We had our first sight of the strange moraya, which we were to taste later at Central in Lima.  This is a dried potato, which has been in use since pre-Inca times as a light and convenient source of carbohydrate for armies.  It can be rehydrated, cut into pieces and fried in oil to make Revuelto de Moraya, or eaten fresh.

Dehydrated potaotes - Moraya

There are over 3860 potatoes native to Peru, and we saw a few dozen different varieties in the market, as well as Andean mushrooms, and Maca powder, a local energiser also known as the Inca Viagra!

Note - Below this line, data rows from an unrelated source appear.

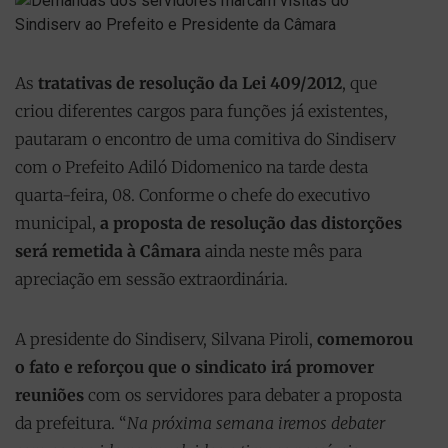
As
tratativas de resolução da Lei 409/2012
, que
criou diferentes cargos para funções já existentes,
pautaram o encontro de uma comitiva do Sindiserv
com o Prefeito Adiló Didomenico na tarde desta
quarta-feira, 08. Conforme o chefe do executivo
municipal,
a proposta de resolução das distorções
será remetida à Câmara
ainda neste mês para
apreciação em sessão extraordinária.
A presidente do Sindiserv, Silvana Piroli,
comemorou
o fato e reforçou que o sindicato irá promover
reuniões
com os servidores para debater a proposta
da prefeitura. “
Na próxima semana iremos debater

Maca powder, the Inca Viagra!

Cui or Guinea Pigs are one of Peru's delicacies
There was an array of native Peruvian Ajis (chillies). These included Aji Rocoto red coloured and rather hot, which can be eaten stuffed as in Aji ArequipeñoAji Limo, which is red and long and with citrusy tones, from Lima, and used for ceviche and tiradito. Aji Amarillo is yellow, less spicy than Limo and is also the most popular ajis in Peru, it is used to make a variety of sauces and is part of many dishes including the wonderful Aji de Galina, and when dried is known as Aji MirasolAji Panca (dried aji rocoto) has a rich depth of flavour that underpins the marinade and sauce that is used to make Anticuchos de Corazon (beef heart skewers) that are a traditional street food in Peru.

Aji rocoto, aji limo and aji amarillo

Aji Mirasol (dried aji amarillo) and Aji Panca (dried aji rocoto)
We also saw muña - a herb used to preserve potato since Inca times, and now used used by Novo Andino chefs, and ate a delicious Cusqueno tamale - sweet and sour with pork fat, crushed corn and sugar.

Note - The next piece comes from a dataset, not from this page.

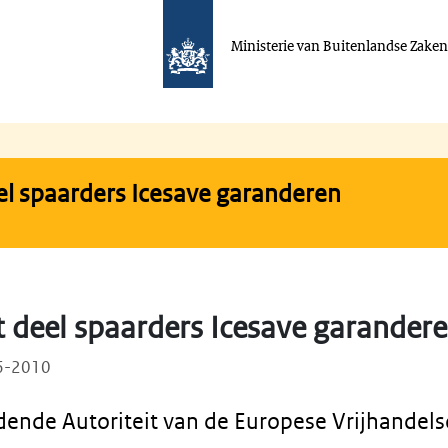
Ministerie van Buitenlandse Zake
el spaarders Icesave garanderen
t deel spaarders Icesave garander
06-2010
ende Autoriteit van de Europese Vrijhandels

Enjoying a glass of chicha with the locals
At the end of the market visit, we returned to the hotel's dining room for the class, learning how to prepare ceviche of grouper, the Peruvian national dish adapted from Chinese immigrants -  Lomo saltado (stif-fried beef fillet), Revuelto de Moraya, Quinoa risotto and a dessert of local fruit.

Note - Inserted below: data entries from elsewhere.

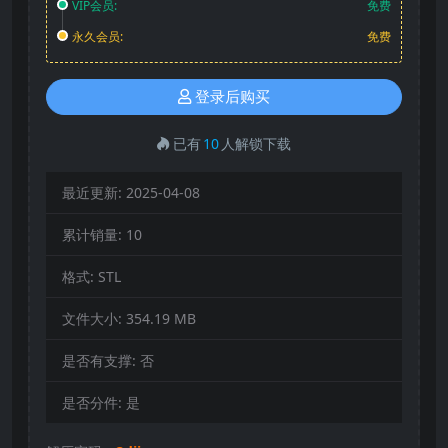
VIP会员:
免费
永久会员:
免费
登录后购买
已有
10
人解锁下载
最近更新:
2025-04-08
累计销量:
10
格式:
STL
文件大小:
354.19 MB
是否有支撑:
否
是否分件:
是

Overall the class and market visit by Belmond Hotel Monasterio were an excellent experience, and provided a very useful insight into the ingredients used in Peruvian cooking.  I found it very helpful to refer back to my notes from this class when dining in Lima and elsewhere, and would highly recommend this experience for anyone wanting to learn more about Peruvian cuisine and ingredients.

The man is on fire!

Travel Essentials

Belmond Hotel Monasterio
Calle Palacio 136
Plazoleta Nazarenas
Cuzco, Peru

The junior suite we stayed in is advertised at the rack rate of £288 per night.

Belmond Palacio Nazarenas
Plazoleta Nazarenas 144

Our junior suite is currently advertised at a rack rate of £353 per night.

MAP Cafe
Museo de Arte Precolombino
Plazoleto las Nazarenas 231


Cuesta San Blas, Cusco, Peru
+51 84 229415

Fallen Angel

Plazoleta Nazarenas 221, Cusco, Peru
Phone:+51 84 258184


It is possible to take a very slow train (around 10 hours) from Lake Titicaca to Cuzco, and there are numerous coach companies that will do the trip stopping at several tourist spots on the way, and taking 6-8 hours.

We were keen to make the most of our limited time in Cuzco, and so took a flight with the Chilean company Lan Airlines (www.lan.com) from nearby Juliaca airport to Cuzco for £88 per person.